Targeting Brain ApoE Receptors for the Treatment of Alzheimer's Disease

We aim to elucidate the mechanisms of how ApoE receptors modulate ApoE4 actions in tau pathology and to explore the therapeutic potential of targeting ApoE receptors for the treatment of AD. We propose to test the hypothesis that reduction of brain IDOL ameliorates ApoE4-mediated tau pathology and tau-associated neurodegeneration through dual mechanisms: 1) by facilitating LDLR-mediated ApoE4 clearance in the brain in Aim 1; and 2) by enhancing ApoER2-mediated signaling in neurons to inhibit tau phosphorylation and promote neuronal survival in Aim 2.

Alzheimer’s disease (AD) is a devastating neurodegenerative disorder resulting in cognitive impairment and progressive dementia, and currently no effective cure has been identified.

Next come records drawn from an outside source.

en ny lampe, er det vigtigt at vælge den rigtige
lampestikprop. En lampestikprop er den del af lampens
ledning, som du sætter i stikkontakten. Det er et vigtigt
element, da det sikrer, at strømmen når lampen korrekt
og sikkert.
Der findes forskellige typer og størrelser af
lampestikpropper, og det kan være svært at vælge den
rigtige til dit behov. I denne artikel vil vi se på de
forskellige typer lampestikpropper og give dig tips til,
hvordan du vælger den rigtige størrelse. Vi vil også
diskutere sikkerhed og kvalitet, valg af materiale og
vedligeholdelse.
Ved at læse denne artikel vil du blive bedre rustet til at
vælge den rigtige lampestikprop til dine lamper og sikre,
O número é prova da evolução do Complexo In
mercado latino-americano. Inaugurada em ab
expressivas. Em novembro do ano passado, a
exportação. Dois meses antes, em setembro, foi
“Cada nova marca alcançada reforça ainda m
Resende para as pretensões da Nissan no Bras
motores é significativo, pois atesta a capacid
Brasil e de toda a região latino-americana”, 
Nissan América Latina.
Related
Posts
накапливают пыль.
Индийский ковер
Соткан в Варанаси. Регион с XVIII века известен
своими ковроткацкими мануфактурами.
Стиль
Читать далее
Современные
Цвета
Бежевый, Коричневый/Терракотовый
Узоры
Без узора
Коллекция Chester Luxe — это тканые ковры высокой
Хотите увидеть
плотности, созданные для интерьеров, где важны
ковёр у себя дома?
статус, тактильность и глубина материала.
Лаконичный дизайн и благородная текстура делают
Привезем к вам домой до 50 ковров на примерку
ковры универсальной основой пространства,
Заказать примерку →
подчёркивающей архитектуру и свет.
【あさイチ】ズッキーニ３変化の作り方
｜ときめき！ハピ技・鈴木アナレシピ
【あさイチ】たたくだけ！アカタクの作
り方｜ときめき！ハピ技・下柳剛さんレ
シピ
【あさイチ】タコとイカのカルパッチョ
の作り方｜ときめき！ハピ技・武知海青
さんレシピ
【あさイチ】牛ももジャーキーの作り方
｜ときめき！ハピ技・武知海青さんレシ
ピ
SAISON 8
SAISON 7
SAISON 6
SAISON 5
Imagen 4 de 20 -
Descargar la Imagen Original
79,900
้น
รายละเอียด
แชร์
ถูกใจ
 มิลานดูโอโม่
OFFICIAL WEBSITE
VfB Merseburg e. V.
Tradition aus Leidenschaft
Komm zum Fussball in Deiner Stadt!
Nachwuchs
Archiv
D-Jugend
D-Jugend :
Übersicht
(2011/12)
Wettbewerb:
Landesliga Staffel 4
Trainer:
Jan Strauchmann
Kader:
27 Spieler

The aggregation of hyperphosphorylated tau is a pathological hallmark of AD, and thought to be the main driver for neurodegeneration in AD. Recent evidence emerged from studies of AD patients and animal models showed Apolipoprotein E4 (ApoE4) markedly exacerbates tau pathology and tau-mediated neurodegeneration in AD. Therefore, targeting ApoE4’s detrimental effects in tau pathology might serve as a promising strategy for the treatment of AD. We previously showed that a novel E3 ubiquitin ligase IDOL is a major regulator of brain ApoE receptor expression, and has a profound impact on ApoE metabolism. Our proposed studies aim to understand the multifactorial role and underlying mechanisms of action of IDOL in mitigating ApoE4-mediated tau pathology in AD. This research will have the potential to reveal a novel therapeutic target for the treatment of Alzheimer’s diseases.

The functional interactions between ApoE receptors and ApoE4 had been shown to impact tau pathology and neurodegeneration in AD, and targeting brain ApoE receptors has long been proposed as a therapeutic strategy to combat AD.  We recently showed that IDOL is a novel post-translational regulator of brain ApoE receptors, and reducing brain IDOL levels led to beneficial effects in mouse models of AD. Our results suggested IDOL may serve as a new therapeutic target for the treatment of AD.

If our hypothesis in this proposal is right, then our results will validate IDOL as a new therapeutic target for the treatment of AD, and pave the way for the development of IDOL inhibitor as a novel AD-modifying medication.